Again with a few exceptions, each enzyme catalyzes a specific reaction, and each reaction in a cell is catalyzed by a different enzyme. Thousands of different enzymes are therefore required by each cell. The multiplicity of enzymes, their specificity (the ability to discriminate between reactants), and their susceptibility to regulation give cells the capacity to lower activation barriers selectively. This selectivity is crucial for the effective regulation of cellular processes. By allowing specific reactions to proceed at significant rates at particular times, enzymes determine how matter and energy are channeled into cellular activities. The thousands of enzyme-catalyzed chemical reactions in cells are functionally organized into many sequences of consecutive reactions, called pathways, in which the product of one reaction becomes the reactant in the next. Some pathways degrade organic nutrients into simple end products in order to extract chemical energy and convert it into a form useful to the cell; together these degradative, free-energy-yielding reactions are designated catabolism. Other pathways start with small precursor molecules and convert them to progressively larger and more complex molecules, including proteins and nucleic acids. Such synthetic pathways, which invariably require the input of energy, are collectively designated anabolism.

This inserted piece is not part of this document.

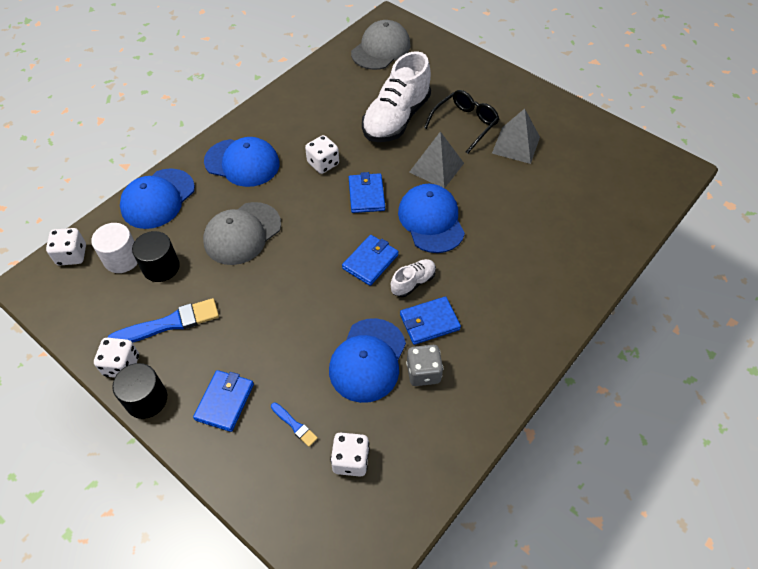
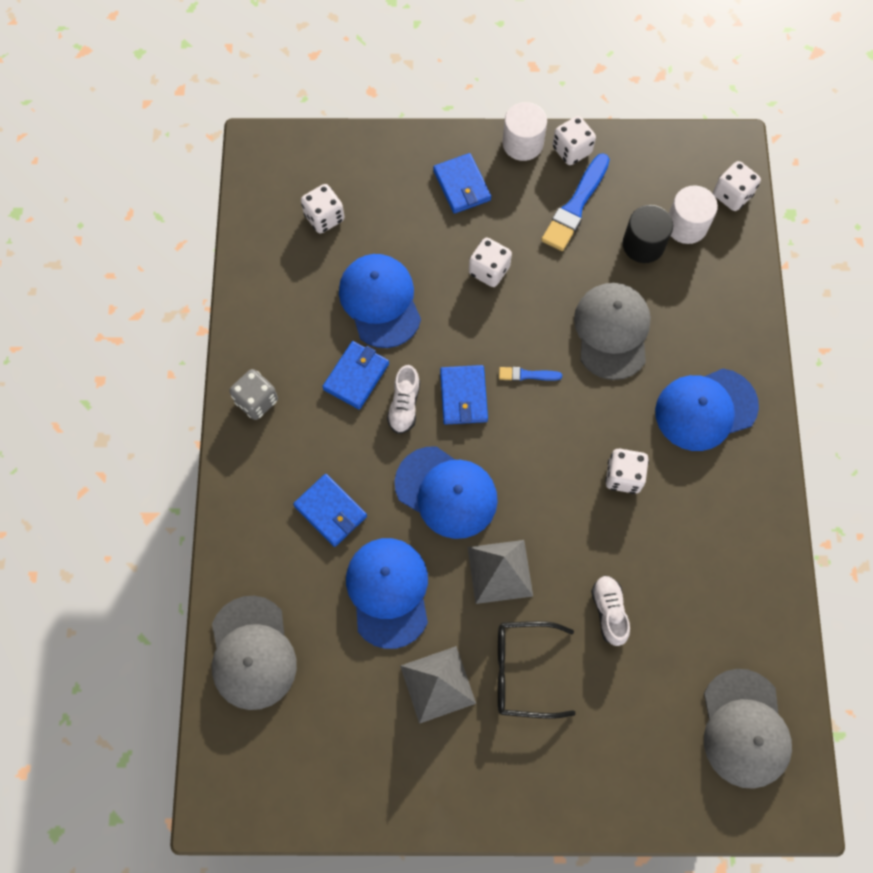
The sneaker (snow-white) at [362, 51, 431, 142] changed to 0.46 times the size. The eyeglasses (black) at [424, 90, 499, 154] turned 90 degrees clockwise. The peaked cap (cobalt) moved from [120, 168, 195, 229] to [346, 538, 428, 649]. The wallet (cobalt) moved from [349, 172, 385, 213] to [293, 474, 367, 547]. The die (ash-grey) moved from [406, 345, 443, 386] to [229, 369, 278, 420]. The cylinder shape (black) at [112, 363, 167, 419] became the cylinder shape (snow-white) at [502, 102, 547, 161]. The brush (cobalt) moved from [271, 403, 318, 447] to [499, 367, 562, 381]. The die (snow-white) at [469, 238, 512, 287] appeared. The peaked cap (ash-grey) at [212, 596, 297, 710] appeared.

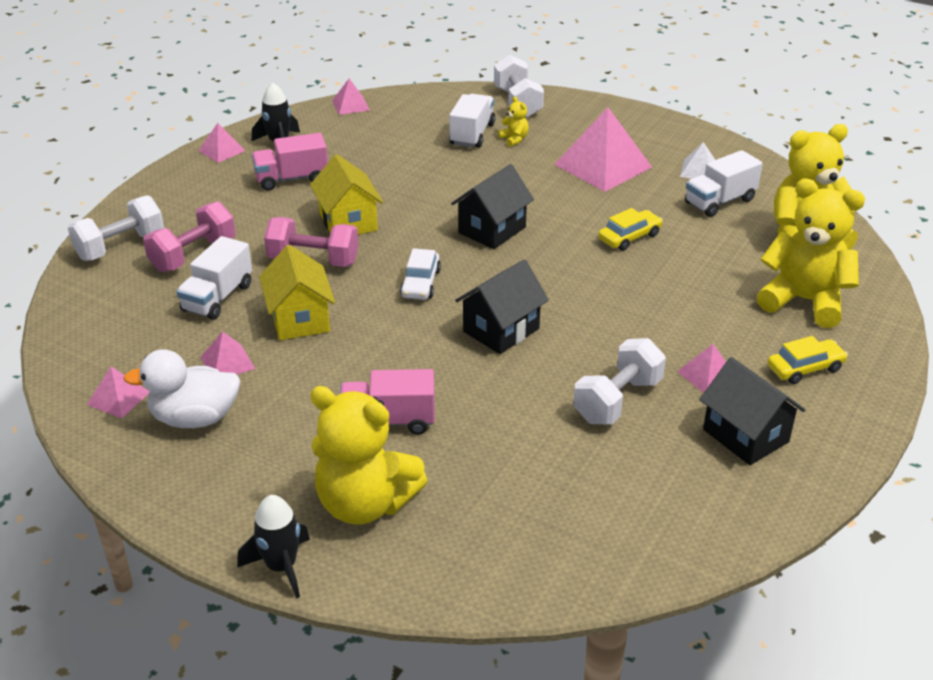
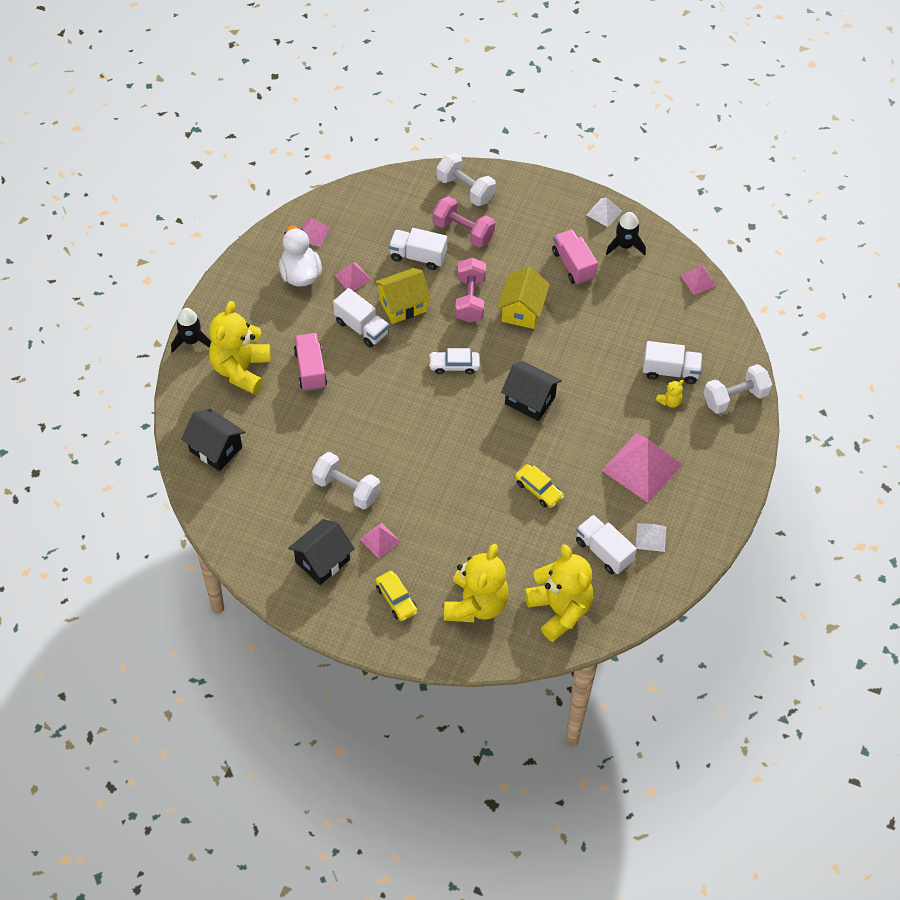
The pyramid shape (pink) at [198, 123, 245, 163] became the pyramid shape (snow-white) at [587, 197, 622, 227]. The cottage (bright yellow) at [310, 154, 383, 235] turned 45 degrees counterclockwise. The cottage (black) moved from [455, 259, 549, 354] to [181, 409, 245, 471]. The lorry (snow-white) at [333, 288, 389, 348] appeared.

FIGURE 1–1 Energy changes during a chemical reaction. An activation barrier, representing the transition state, must be overcome in the conversion of reactants (A) into products (B), even though the products are more stable than the reactants, as indicated by a large, negative free-energy change (ΔG). The energy required to overcome the activation barrier is the activation energy (ΔG‡). Enzymes catalyze reactions by lowering the activation barrier. They bind the transitionstate intermediates tightly, and the binding energy of this interaction effectively reduces the activation energy from ΔG‡ uncat to ΔG‡ cat. (Note that activation energy is not related to free-energy change, ΔG.).
The overall network of enzyme-catalyzed pathways constitutes cellular metabolism. ATP is the major connecting link (the shared intermediate) between the catabolic and anabolic components of this network (shown schematically in Fig. 1–2). The pathways of enzyme-catalyzed reactions that act on the main constituents of cells—proteins, fats, sugars, and nucleic acids—are virtually identical in all living organisms.
FIGURE 1–2 The central role of ATP in metabolism. ATP is the shared chemical intermediate linking energy-releasing to energyrequiring cell processes. Its role in the cell is analogous to that of money in an economy: it is “earned/produced” in exergonic reactions and “spent/consumed” in endergonic ones.